• About this exercise: Convert the listing below, from the line containing "right shoulder: (2038, 715, 8)" through its last line, into a two-column CSV with the headers keypoint and position. Give one row per line, put each value in its own quoted field, and replace any line breaks with spaces.

[[ Entries supplied open ]]

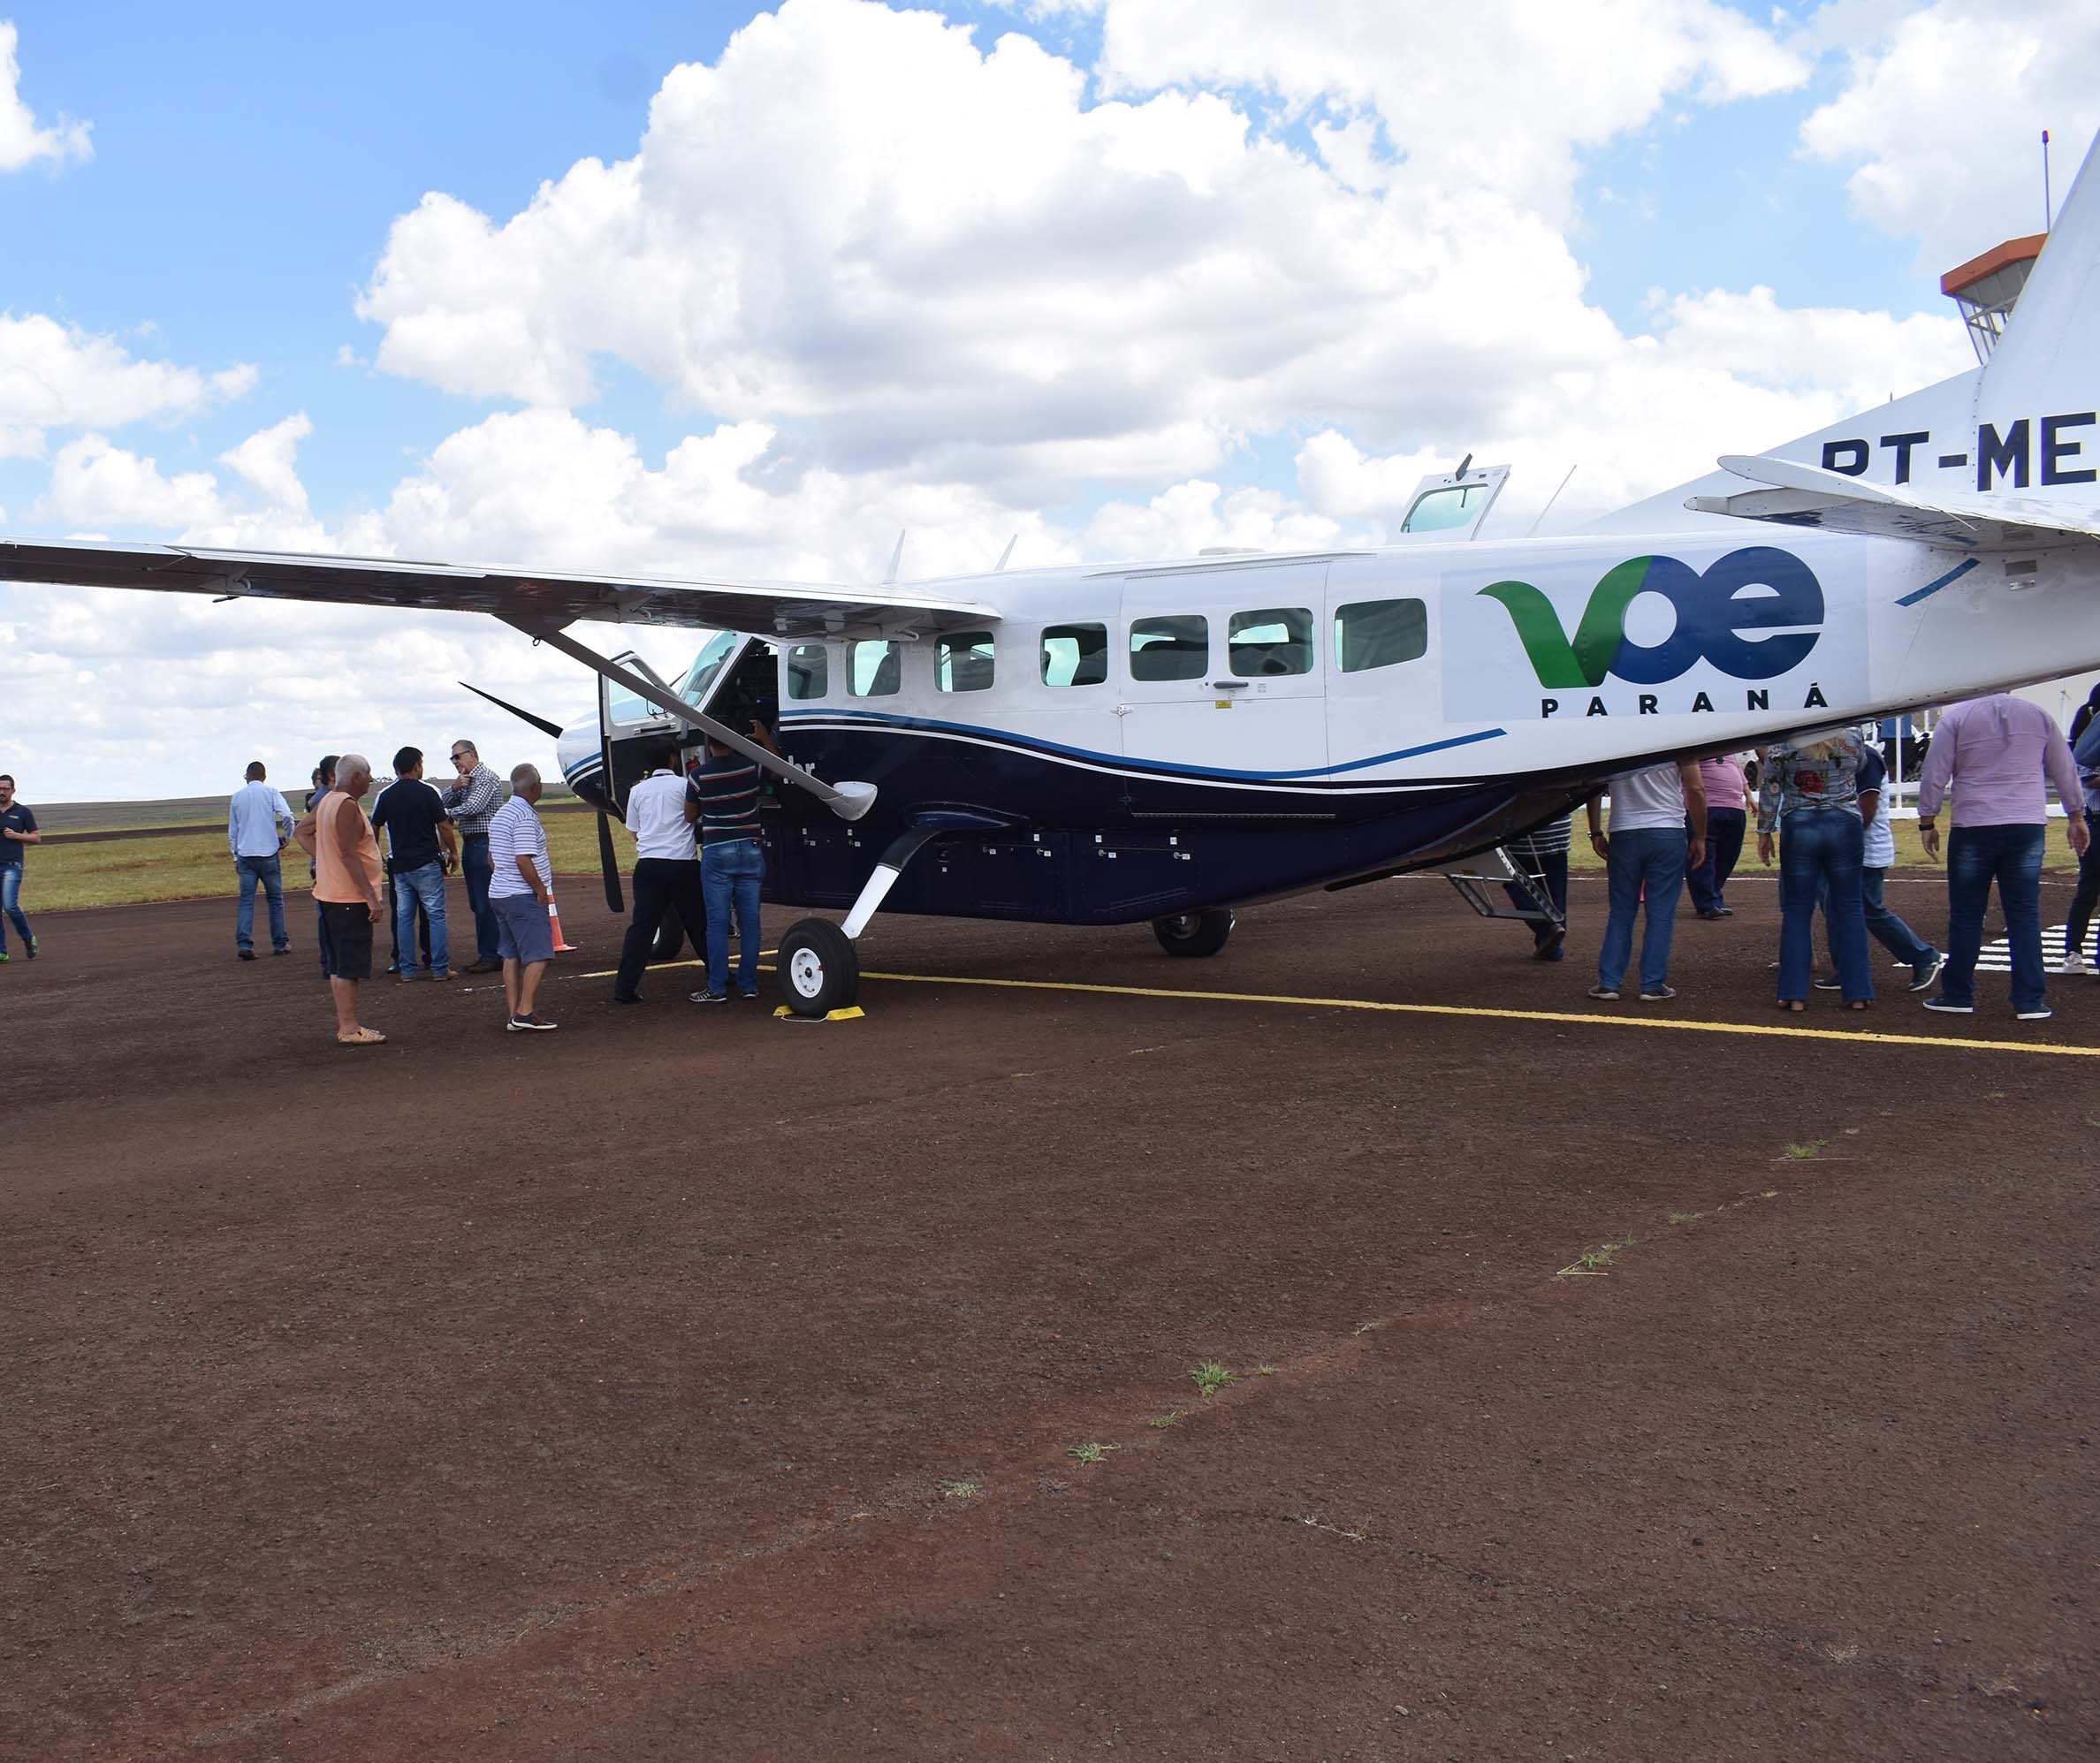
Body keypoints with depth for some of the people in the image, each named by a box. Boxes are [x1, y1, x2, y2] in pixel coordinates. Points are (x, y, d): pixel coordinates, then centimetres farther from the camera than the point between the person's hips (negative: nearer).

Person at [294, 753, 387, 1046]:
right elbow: (349, 854, -23)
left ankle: (343, 1024, 22)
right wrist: (371, 896, -23)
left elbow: (301, 831, 20)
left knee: (339, 966, 15)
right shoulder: (347, 806, -18)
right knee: (349, 967, -6)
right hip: (350, 896, -10)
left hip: (331, 893, 10)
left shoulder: (327, 801, 12)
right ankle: (349, 1029, -4)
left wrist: (321, 857, 10)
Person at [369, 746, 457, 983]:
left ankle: (407, 970, 10)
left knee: (404, 918, 8)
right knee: (436, 916, 1)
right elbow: (444, 827, -8)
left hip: (399, 865, 4)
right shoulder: (427, 792, -8)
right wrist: (453, 852, 6)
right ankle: (440, 969, 0)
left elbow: (374, 828, 11)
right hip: (427, 864, -4)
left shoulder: (385, 795, 4)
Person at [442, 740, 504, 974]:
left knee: (486, 903, -9)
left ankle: (492, 957, -8)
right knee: (476, 904, 11)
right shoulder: (465, 780, 18)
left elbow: (474, 807, -19)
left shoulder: (487, 778, -8)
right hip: (470, 844, 9)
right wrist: (454, 787, -7)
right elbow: (445, 803, 11)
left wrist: (445, 814, -8)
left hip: (484, 844, -9)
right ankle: (483, 954, 16)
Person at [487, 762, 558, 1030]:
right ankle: (525, 1011, -10)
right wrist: (541, 889, -12)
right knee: (538, 955, -6)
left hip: (499, 894, 10)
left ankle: (514, 1014, 11)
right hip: (522, 896, -10)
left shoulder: (500, 814, 14)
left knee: (511, 956, 10)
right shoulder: (525, 816, -16)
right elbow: (523, 860, -22)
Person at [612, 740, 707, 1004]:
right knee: (698, 923, 12)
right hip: (682, 863, -2)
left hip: (648, 864, 2)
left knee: (642, 926, 0)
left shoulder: (638, 790, 10)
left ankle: (624, 987, -8)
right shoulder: (684, 785, -1)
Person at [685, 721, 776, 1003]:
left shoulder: (699, 774, -6)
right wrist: (765, 739, 33)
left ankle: (717, 988, 1)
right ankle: (748, 985, 10)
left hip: (716, 854, -2)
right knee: (749, 921, 6)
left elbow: (690, 816, 6)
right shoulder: (751, 766, 0)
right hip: (750, 851, 2)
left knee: (717, 922, 0)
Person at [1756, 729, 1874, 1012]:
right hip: (1845, 827, 1)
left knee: (1796, 910, 6)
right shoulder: (1853, 738, -2)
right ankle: (1857, 993, 10)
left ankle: (1795, 994, 4)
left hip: (1799, 828, -1)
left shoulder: (1782, 743, -7)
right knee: (1849, 908, 9)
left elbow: (1769, 791, -2)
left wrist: (1764, 832, 8)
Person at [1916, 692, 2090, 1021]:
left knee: (1965, 916, 6)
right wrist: (2077, 817, 24)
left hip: (1974, 828, -3)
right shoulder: (2038, 715, 8)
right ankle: (2030, 1002, 4)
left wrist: (1927, 821, 4)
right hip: (2028, 828, 3)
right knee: (2025, 916, 5)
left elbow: (1934, 773, -4)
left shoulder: (1956, 716, -2)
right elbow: (2066, 771, 15)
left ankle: (1958, 996, 11)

[[ Entries supplied closed ]]

• Task output:
keypoint,position
"right shoulder:","(2038, 715, 8)"
"right ankle:","(2030, 1002, 4)"
"left wrist:","(1927, 821, 4)"
"right hip:","(2028, 828, 3)"
"right knee:","(2025, 916, 5)"
"left elbow:","(1934, 773, -4)"
"left shoulder:","(1956, 716, -2)"
"right elbow:","(2066, 771, 15)"
"left ankle:","(1958, 996, 11)"